To solve the problem, we can use the equations of motion. The key points to consider are the initial velocity of the car, the distance it travels before stopping, and how the distance changes when the initial velocity is doubled. ### Step-by-step Solution: 1. **Understanding the Variables**: - Let the initial velocity of the car be \( V \). - The distance covered before stopping when the car is moving with velocity \( V \) is given as \( S_1 = 20 \, \text{m} \). - When the velocity is doubled, the new initial velocity becomes \( U = 2V \). 2. **Using the Equation of Motion**: - We can use the third equation of motion, which states: \[ V^2 = U^2 + 2aS \] - In this case, when the car stops, the final velocity \( V = 0 \).
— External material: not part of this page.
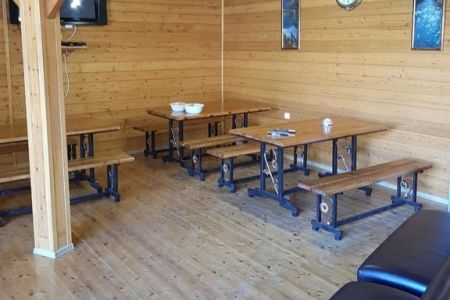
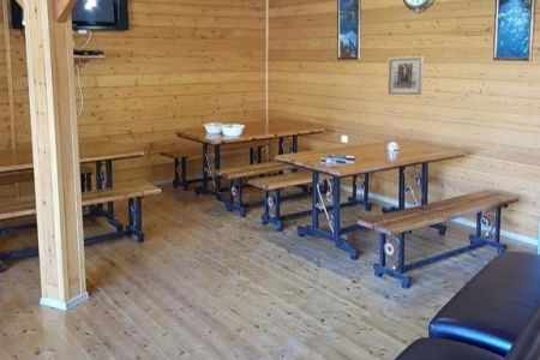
+ wall art [386,55,425,96]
Thus, we can rewrite the equation as: \[ 0 = U^2 + 2aS \] - Rearranging gives: \[ S = -\frac{U^2}{2a} \] - Here, \( S \) is the stopping distance, \( U \) is the initial velocity, and \( a \) is the deceleration. 3. **Finding the Relationship**: - From the equation, we can see that the stopping distance \( S \) is proportional to the square of the initial velocity \( U^2 \): \[ S \propto U^2 \] 4. **Setting Up Ratios**: - Let \( S_2 \) be the stopping distance when the velocity is doubled: \[ \frac{S_1}{S_2} = \frac{U_1^2}{U_2^2} \] - Substituting \( U_1 = V \) and \( U_2 = 2V \): \[ \frac{S_1}{S_2} = \frac{V^2}{(2V)^2} = \frac{V^2}{4V^2} = \frac{1}{4} \] 5. **Calculating the New Distance**: - We know \( S_1 = 20 \, \text{m} \): \[ \frac{20}{S_2} = \frac{1}{4} \] - Cross-multiplying gives: \[ S_2 = 20 \times 4 = 80 \, \text{m} \] ### Final Answer: The distance the car will cover after applying the brakes when its velocity is doubled is **80 meters**.